The Fondation Beyeler's Wolfgang Tillmans survey (until 1 October) is the institution’s first comprehensive exhibition dedicated to the medium of photography. With more than 200 works spanning the three decades of the German artist’s career, including abstraction, figuration, vast differences in scale and Tillmans’s distinctive method of installation, the survey exemplifies many of the key elements of exhibiting contemporary photography. Among the highlights are images from the early 1990s of the youth culture he was a part of around the time he moved to London from Germany that first put Tillmans on the art world’s radar. In contrast, his close-cropped and often saturated colour landscapes made 20 years later show another, more contemplative side to his work. In an essay accompanying the exhibition, the Beyeler’s senior curator Theodora Vischer quotes Tillmans on the essence of his photographic practice: “It’s all a matter of the gaze, of an open, anxiety-free gaze.”
This is exhibition at the Tinguely Museum is the first major retrospective in Switzerland of the Belgian artist Wim Delvoye (until 1 January). The show spans from early childhood drawings to recent works such as Cement Truck (2012-16), a full-sized steel lorry decorated with neo-Gothic tracery that has been installed outside the museum. Among the highlights (or lowlights, depending on your disposition) will be works from Delvoye’s Cloaca series. The excrement-making machines that recreate the process of human digestion were partly inspired by the mechanical works of Jean Tinguely. The survey will also include the controversial work Tim (2006-08), a tattoo on the back of a man named Tim Steiner who will be on show, topless, during the opening week. The work was sold to a collector in 2008 and when Steiner dies, his tattooed skin will be removed and framed.

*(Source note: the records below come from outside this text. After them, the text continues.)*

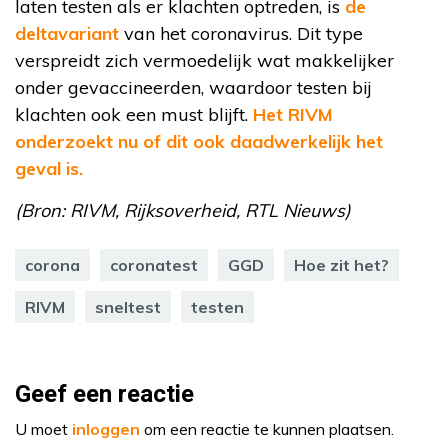
laten testen als er klachten optreden, is
de
deltavariant
van het coronavirus. Dit type
verspreidt zich vermoedelijk wat makkelijker
onder gevaccineerden, waardoor testen bij
klachten ook een must blijft.
Het RIVM
onderzoekt nu of dit ook daadwerkelijk het
geval is.
(Bron: RIVM, Rijksoverheid, RTL Nieuws)
corona
coronatest
GGD
Hoe zit het?
RIVM
sneltest
testen
Geef een reactie
U moet
inloggen
om een reactie te kunnen plaatsen.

Leave it to Piero Golia, the artist responsible for installing a globe atop West Hollywood’s Standard Hotel that lights up like a beacon when he is in town, to bring some theatrics to his solo show at the Kunsthaus Baselland (until 16 July). “You could say that trying to make a traditional exhibition with Golia is well-nigh impossible,” writes the museum’s director, Ines Goldbach, in a book on the Italian-born, Los Angeles-based conceptual artist that is due to launch during Art Basel. Referencing the idea of art as merchandise—something bought by the square metre—Golia decided to see whether he could “break the numbers” with the help of a robot that possesses an unusual talent: painting. The machine, which weights several tonnes, has taken over a hallway of the Kunsthaus and has free rein to run back and forth on 14 metres of track, painting abstract and geometric compositions as he (or she) goes. Visitors will play their part in the theatrics as the robot is activated when people approach it.